Now that you have understood everything about my solution (I hope so!), you just have to launch files and you will see the turtlebot moving to the desired poses!

## 6.1. Setting the model for your turtlebot

To avoid having the model error at each turtlebot3 package node launch, I suggest you to run the following command:

echo "export TURTLEBOT3_MODEL=burger" >> ~/.bashrc


## 6.2. Launching Gazebo and Rviz

Always remember to run the setup files for ROS and catkin. Then run:

roslaunch simple_navigation_goals gazebo_navigation_rviz.launch


The gazebo_navigation_rviz.launch launch file brings up the Gazebo and Rviz environments together with the navigation nodes.

## 6.3. Set the current pose of turtlebot

In order to perform all the needed steps for navigating to the goal pose, the turtlebot needs to know (at least more or less) where it is in the map. To do so, in Rviz, press on the 2D Pose Estimate button, click in the approximate position where the turtlebot is visulized in the Gazebo view and, before releasing the click, set also its orientation.

## 6.4. Launching the movebase_seq node and load parameters

In a new terminal run the following command:

roslaunch simple_navigation_goals movebase_seq.launch


The navigation may take some time but you should be able to see the turtlebot going to the positions and orientations defined in the launch file.
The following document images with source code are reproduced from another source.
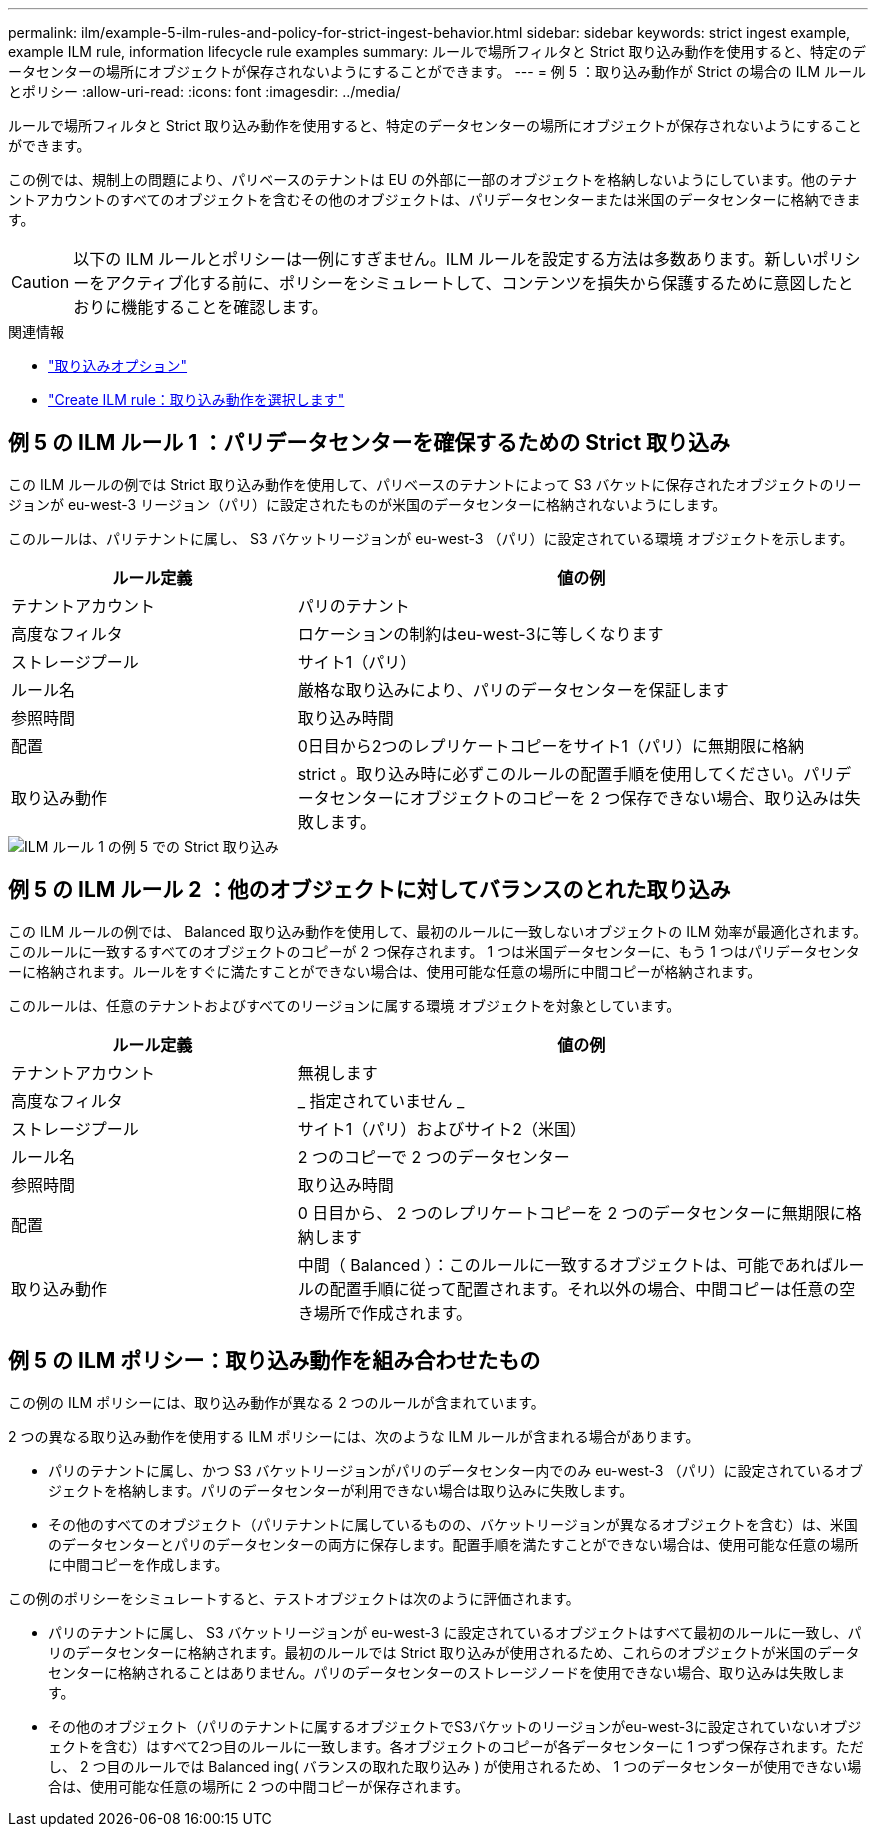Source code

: ---
permalink: ilm/example-5-ilm-rules-and-policy-for-strict-ingest-behavior.html 
sidebar: sidebar 
keywords: strict ingest example, example ILM rule, information lifecycle rule examples 
summary: ルールで場所フィルタと Strict 取り込み動作を使用すると、特定のデータセンターの場所にオブジェクトが保存されないようにすることができます。 
---
= 例 5 ：取り込み動作が Strict の場合の ILM ルールとポリシー
:allow-uri-read: 
:icons: font
:imagesdir: ../media/


[role="lead"]
ルールで場所フィルタと Strict 取り込み動作を使用すると、特定のデータセンターの場所にオブジェクトが保存されないようにすることができます。

この例では、規制上の問題により、パリベースのテナントは EU の外部に一部のオブジェクトを格納しないようにしています。他のテナントアカウントのすべてのオブジェクトを含むその他のオブジェクトは、パリデータセンターまたは米国のデータセンターに格納できます。


CAUTION: 以下の ILM ルールとポリシーは一例にすぎません。ILM ルールを設定する方法は多数あります。新しいポリシーをアクティブ化する前に、ポリシーをシミュレートして、コンテンツを損失から保護するために意図したとおりに機能することを確認します。

.関連情報
* link:data-protection-options-for-ingest.html["取り込みオプション"]
* link:create-ilm-rule-select-ingest-behavior.html["Create ILM rule：取り込み動作を選択します"]




== 例 5 の ILM ルール 1 ：パリデータセンターを確保するための Strict 取り込み

この ILM ルールの例では Strict 取り込み動作を使用して、パリベースのテナントによって S3 バケットに保存されたオブジェクトのリージョンが eu-west-3 リージョン（パリ）に設定されたものが米国のデータセンターに格納されないようにします。

このルールは、パリテナントに属し、 S3 バケットリージョンが eu-west-3 （パリ）に設定されている環境 オブジェクトを示します。

[cols="1a,2a"]
|===
| ルール定義 | 値の例 


 a| 
テナントアカウント
 a| 
パリのテナント



 a| 
高度なフィルタ
 a| 
ロケーションの制約はeu-west-3に等しくなります



 a| 
ストレージプール
 a| 
サイト1（パリ）



 a| 
ルール名
 a| 
厳格な取り込みにより、パリのデータセンターを保証します



 a| 
参照時間
 a| 
取り込み時間



 a| 
配置
 a| 
0日目から2つのレプリケートコピーをサイト1（パリ）に無期限に格納



 a| 
取り込み動作
 a| 
strict 。取り込み時に必ずこのルールの配置手順を使用してください。パリデータセンターにオブジェクトのコピーを 2 つ保存できない場合、取り込みは失敗します。

|===
image::../media/ilm_rule_1_example_5_strict_ingest.png[ILM ルール 1 の例 5 での Strict 取り込み]



== 例 5 の ILM ルール 2 ：他のオブジェクトに対してバランスのとれた取り込み

この ILM ルールの例では、 Balanced 取り込み動作を使用して、最初のルールに一致しないオブジェクトの ILM 効率が最適化されます。このルールに一致するすべてのオブジェクトのコピーが 2 つ保存されます。 1 つは米国データセンターに、もう 1 つはパリデータセンターに格納されます。ルールをすぐに満たすことができない場合は、使用可能な任意の場所に中間コピーが格納されます。

このルールは、任意のテナントおよびすべてのリージョンに属する環境 オブジェクトを対象としています。

[cols="1a,2a"]
|===
| ルール定義 | 値の例 


 a| 
テナントアカウント
 a| 
無視します



 a| 
高度なフィルタ
 a| 
_ 指定されていません _



 a| 
ストレージプール
 a| 
サイト1（パリ）およびサイト2（米国）



 a| 
ルール名
 a| 
2 つのコピーで 2 つのデータセンター



 a| 
参照時間
 a| 
取り込み時間



 a| 
配置
 a| 
0 日目から、 2 つのレプリケートコピーを 2 つのデータセンターに無期限に格納します



 a| 
取り込み動作
 a| 
中間（ Balanced ）：このルールに一致するオブジェクトは、可能であればルールの配置手順に従って配置されます。それ以外の場合、中間コピーは任意の空き場所で作成されます。

|===


== 例 5 の ILM ポリシー：取り込み動作を組み合わせたもの

この例の ILM ポリシーには、取り込み動作が異なる 2 つのルールが含まれています。

2 つの異なる取り込み動作を使用する ILM ポリシーには、次のような ILM ルールが含まれる場合があります。

* パリのテナントに属し、かつ S3 バケットリージョンがパリのデータセンター内でのみ eu-west-3 （パリ）に設定されているオブジェクトを格納します。パリのデータセンターが利用できない場合は取り込みに失敗します。
* その他のすべてのオブジェクト（パリテナントに属しているものの、バケットリージョンが異なるオブジェクトを含む）は、米国のデータセンターとパリのデータセンターの両方に保存します。配置手順を満たすことができない場合は、使用可能な任意の場所に中間コピーを作成します。


この例のポリシーをシミュレートすると、テストオブジェクトは次のように評価されます。

* パリのテナントに属し、 S3 バケットリージョンが eu-west-3 に設定されているオブジェクトはすべて最初のルールに一致し、パリのデータセンターに格納されます。最初のルールでは Strict 取り込みが使用されるため、これらのオブジェクトが米国のデータセンターに格納されることはありません。パリのデータセンターのストレージノードを使用できない場合、取り込みは失敗します。
* その他のオブジェクト（パリのテナントに属するオブジェクトでS3バケットのリージョンがeu-west-3に設定されていないオブジェクトを含む）はすべて2つ目のルールに一致します。各オブジェクトのコピーが各データセンターに 1 つずつ保存されます。ただし、 2 つ目のルールでは Balanced ing( バランスの取れた取り込み ) が使用されるため、 1 つのデータセンターが使用できない場合は、使用可能な任意の場所に 2 つの中間コピーが保存されます。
The green path is the global planner path while the blue one is the path of the local planner which changes frequently, depending on the robot sorroundings perception in time.

On the terminal you should receive some information about how the current goal execution is proceeding.

You should now have a working example of sending a sequence of poses to the navigation stack on the robot.

See ya!